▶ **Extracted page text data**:

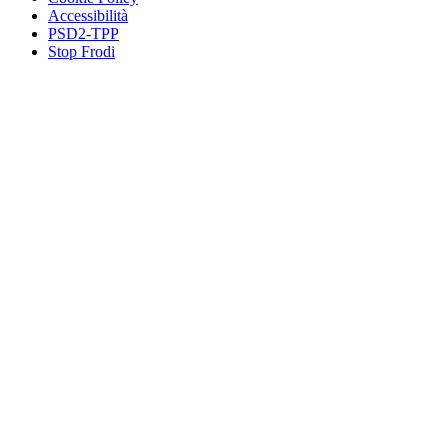
Accessibilità
PSD2-TPP
Stop Frodi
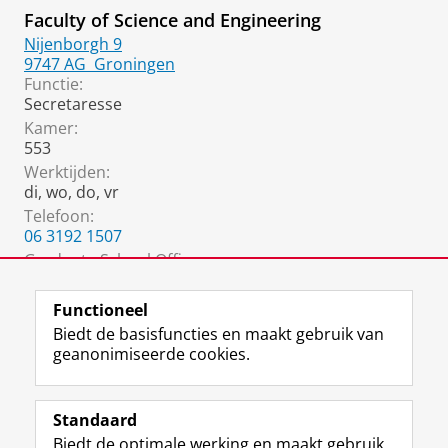
Faculty of Science and Engineering
Nijenborgh 9
9747 AG
Groningen
Functie:
Secretaresse
Kamer:
553
Werktijden:
di, wo, do, vr
Telefoon:
06 3192 1507
Graduate School Office:
sec.gsse@rug.nl
Functioneel
Biedt de basisfuncties en maakt gebruik van
geanonimiseerde cookies.
F
L
R
I
Y
Volg de RUG
a
i
S
n
o
Standaard
c
n
S
s
u
Biedt de optimale werking en maakt gebruik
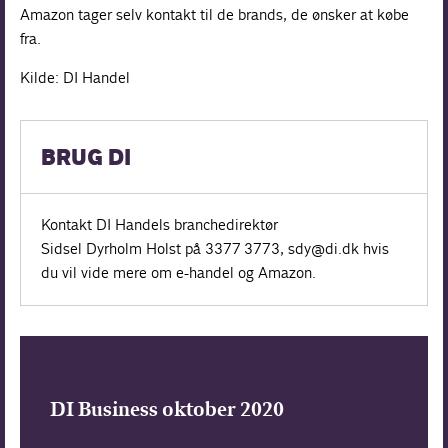
Amazon tager selv kontakt til de brands, de ønsker at købe
fra.
Kilde: DI Handel
BRUG DI
Kontakt DI Handels branchedirektør
Sidsel Dyrholm Holst på 3377 3773, ­sdy@di.dk hvis
du vil vide mere om ­e-handel og Amazon.
DI Business oktober 2020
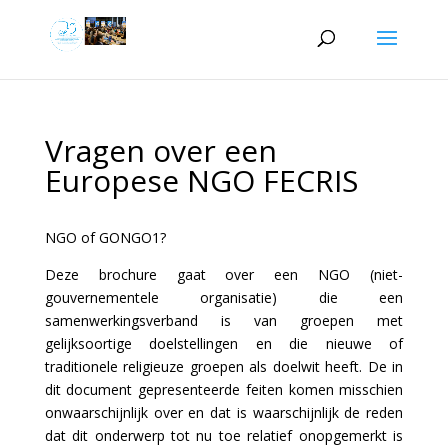
Vragen over een
Europese NGO FECRIS
NGO of GONGO1?
Deze brochure gaat over een NGO (niet-
gouvernementele organisatie) die een
samenwerkingsverband is van groepen met
gelijksoortige doelstellingen en die nieuwe of
traditionele religieuze groepen als doelwit heeft. De in
dit document gepresenteerde feiten komen misschien
onwaarschijnlijk over en dat is waarschijnlijk de reden
dat dit onderwerp tot nu toe relatief onopgemerkt is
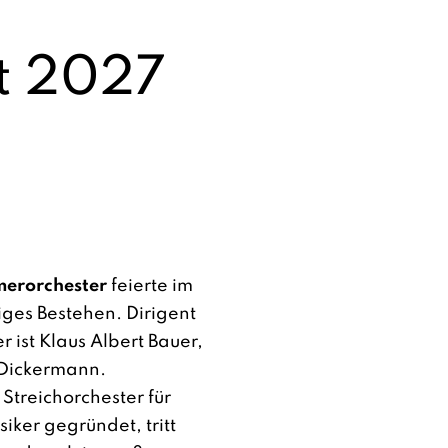
t 2027
merorchester
feierte im
ges Bestehen. Dirigent
er
ist Klaus Albert Bauer,
 Dickermann.
 Streichorchester für
iker gegründet, tritt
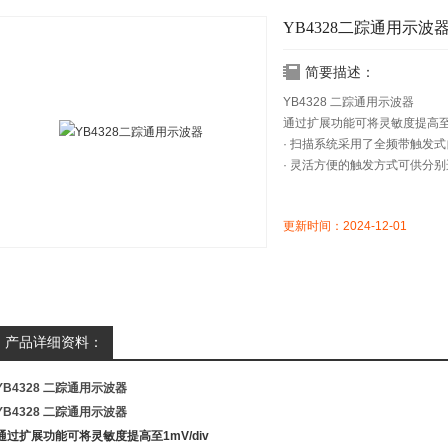
YB4328二踪通用示波
简要描述：
YB4328 二踪通用示波器
​通过扩展功能可将灵敏度提高至1m
· 扫描系统采用了全频带触发
· 灵活方便的触发方式可供分
更新时间：2024-12-01
产品详细资料：
YB4328 二踪通用示波器
YB4328 二踪通用示波器
通过扩展功能可将灵敏度提高至1mV/div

▶ **EXERCISE**: Beginning with the line above that contains "06 3192 1507" and ending with the line that contains "Kontakt DI Handels branchedirektør", quote each line exactly, keeping out the pictures.

▶ **COMPLETED TASK**:
06 3192 1507
Graduate School Office:
sec.gsse@rug.nl
Functioneel
Biedt de basisfuncties en maakt gebruik van
geanonimiseerde cookies.
F
L
R
I
Y
Volg de RUG
a
i
S
n
o
Standaard
c
n
S
s
u
Biedt de optimale werking en maakt gebruik
Amazon tager selv kontakt til de brands, de ønsker at købe
fra.
Kilde: DI Handel
BRUG DI
Kontakt DI Handels branchedirektør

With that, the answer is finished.